#### Lesetext
☆ ☆ ☆

Eigentlich müsste man doch etwas tun - Lisa-Marie Funke
Von November bis Januar ist Klett weiterhin als
Schäfer mit seiner Herde unterwegs. Auf den Wiesen
wächst nur wenig Gras und die Schafe müssen deshalb
ständig auf neue Flächen geführt werden – Hütehaltung
auf Winterweide nennt man das. Im Februar und März
lammen die Schafe im Stall. Spätestens im April sind die
Tiere - diesmal ohne ihren Hirten – auf einer Elektrozaun
gesicherten Weiden unterwegs. Die Planung, wann die
Schafe wo weiden, ist kompliziert, denn zwischen August
und Oktober, etwa sechs Wochen vor der WiesenObst
Ernte, dürfen sie an diesen Standorten nicht grasen.
Schon bevor Funke und Klett dem WiesenObst Verein beitraten waren sie entschlossen, die Qualitäten des
Obsts für die Produktion von aromaintensiven Säften zu
nutzen. "Wir wollten etwas Eigenes machen", sagt Funke, "wir sind über die Wiesen gelaufen, haben Äpfel probiert und diskutiert: was passt zusammen und was nicht".
Sie engagierten einen Pomologen um die Äpfel korrekt
bestimmen zu können. Dabei stellte sich heraus, dass
manche Sorten so lokalspezifisch sind, dass
auch der
Wissenschaftler sie nicht benennen konnte.
ENERGIEN UND KRÄFTE WERDEN GEBÜNDELT
Direktvermarktung ist jedoch gerade bei Saft eine
schwierige Angelegenheit: die Mengen sind für die meisten Abfüller zu klein. Der sortenreine Saft aus eigenen
Bittenfelder Äpfeln ist köstlich, aber die Kosten – für Abfüllung, 0,33l Flaschen und eigene Etiketten in geringer
Stückzahl – sind hoch. Trotzdem ist der Saft als "Lokalmarke" bei Gemeinderatssitzungen, im Sportverein und
bei Festen der Dorfgemeinschaft beliebt und gefragt.
Doch auch für Lisa Maria Funke und Stefan Klett
hat der Tag nur 24 Stunden. Schafe, WiesenObst, Imkerei,
Hühner, Pensionspferde, für Klett inzwischen zusätzliche
Arbeit als Vorsitzender der Arbeitsgemeinschaft bäuerliche Landwirtschaft (AbL) Baden Württemberg, Funke
mit Sitz im Gemeinderat und, seit die kleine Tochter zwei
Jahre alt ist, wieder mit einer festen Teilzeitstelle beim
Regionalentwicklung Schwäbischer Wald e.V. – dem
Motto "eigentlich muss man doch selber etwas machen" sind beide mehr als treu geblieben. Für viele Landwirte
übersteigen tägliche Arbeit, Projekte und die Vielzahl der
Ideen, wie man vieles noch nachhaltiger und umweltverträglicher gestalten könnte, Zeit- und Energiereserven.
Vielleicht lassen sich über den WiesenObst Verein Synergien schaffen und im Austausch mit anderen das Leben
ein wenig vereinfachen und erleichtern.

☆ ☆ ☆

#### Bereitgestellte Daten
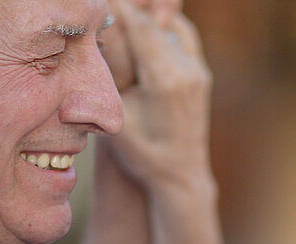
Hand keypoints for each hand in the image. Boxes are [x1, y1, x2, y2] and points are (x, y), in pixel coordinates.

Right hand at [103, 0, 212, 194]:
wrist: (180, 175)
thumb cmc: (142, 153)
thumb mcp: (116, 116)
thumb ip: (111, 75)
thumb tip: (95, 36)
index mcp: (165, 79)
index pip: (139, 25)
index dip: (116, 8)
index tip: (95, 4)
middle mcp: (187, 69)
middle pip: (153, 21)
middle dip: (128, 10)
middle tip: (103, 9)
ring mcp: (198, 69)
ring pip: (168, 24)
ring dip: (144, 17)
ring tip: (118, 16)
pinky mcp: (200, 70)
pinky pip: (180, 34)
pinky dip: (160, 26)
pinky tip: (140, 29)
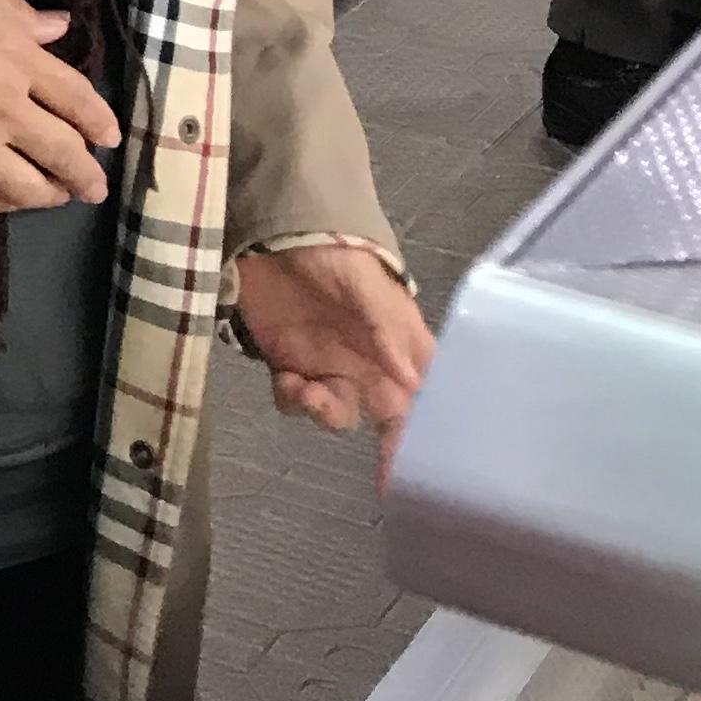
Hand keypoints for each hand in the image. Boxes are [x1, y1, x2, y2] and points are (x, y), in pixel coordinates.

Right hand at [0, 0, 116, 216]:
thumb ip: (22, 16)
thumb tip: (58, 28)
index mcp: (19, 62)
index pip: (78, 100)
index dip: (100, 121)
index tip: (110, 136)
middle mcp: (4, 111)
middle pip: (62, 152)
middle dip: (86, 173)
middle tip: (96, 185)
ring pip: (26, 187)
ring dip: (50, 195)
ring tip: (58, 195)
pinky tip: (6, 197)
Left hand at [236, 243, 433, 472]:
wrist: (269, 230)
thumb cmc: (330, 250)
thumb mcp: (363, 280)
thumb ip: (386, 327)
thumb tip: (412, 380)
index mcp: (399, 342)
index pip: (427, 394)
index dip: (430, 431)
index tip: (427, 469)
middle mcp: (370, 362)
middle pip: (390, 417)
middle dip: (386, 445)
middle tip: (380, 469)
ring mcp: (330, 365)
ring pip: (338, 413)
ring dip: (326, 412)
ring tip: (306, 390)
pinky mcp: (291, 364)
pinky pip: (297, 401)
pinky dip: (292, 399)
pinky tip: (285, 378)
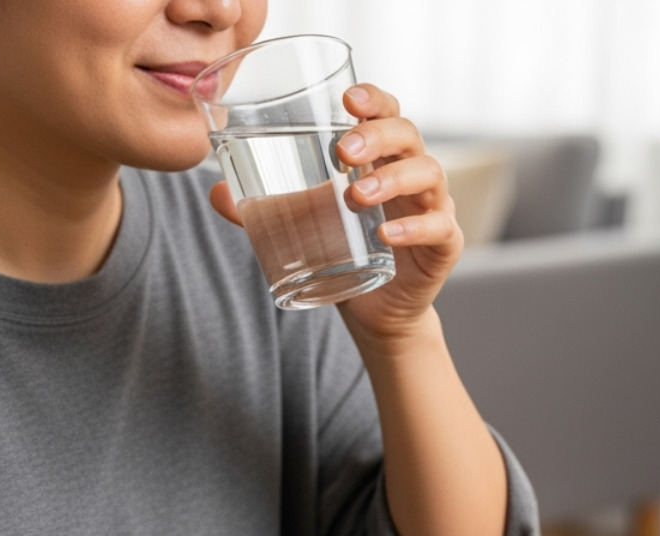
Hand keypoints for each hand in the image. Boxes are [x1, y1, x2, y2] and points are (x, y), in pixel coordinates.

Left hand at [208, 83, 461, 347]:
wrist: (374, 312)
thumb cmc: (343, 253)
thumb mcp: (300, 224)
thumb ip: (262, 206)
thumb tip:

☆ ☆ ☆

#### Aufgabenstellung
Kopieren Sie aus dem Lesetext wortgetreu den Abschnitt von „Doch auch für“ bis einschließlich „Zeit- und Energiereserven.“.

#### Antwort
Doch auch für Lisa Maria Funke und Stefan Klett
hat der Tag nur 24 Stunden. Schafe, WiesenObst, Imkerei,
Hühner, Pensionspferde, für Klett inzwischen zusätzliche
Arbeit als Vorsitzender der Arbeitsgemeinschaft bäuerliche Landwirtschaft (AbL) Baden Württemberg, Funke
mit Sitz im Gemeinderat und, seit die kleine Tochter zwei
Jahre alt ist, wieder mit einer festen Teilzeitstelle beim
Regionalentwicklung Schwäbischer Wald e.V. – dem
Motto "eigentlich muss man doch selber etwas machen" sind beide mehr als treu geblieben. Für viele Landwirte
übersteigen tägliche Arbeit, Projekte und die Vielzahl der
Ideen, wie man vieles noch nachhaltiger und umweltverträglicher gestalten könnte, Zeit- und Energiereserven.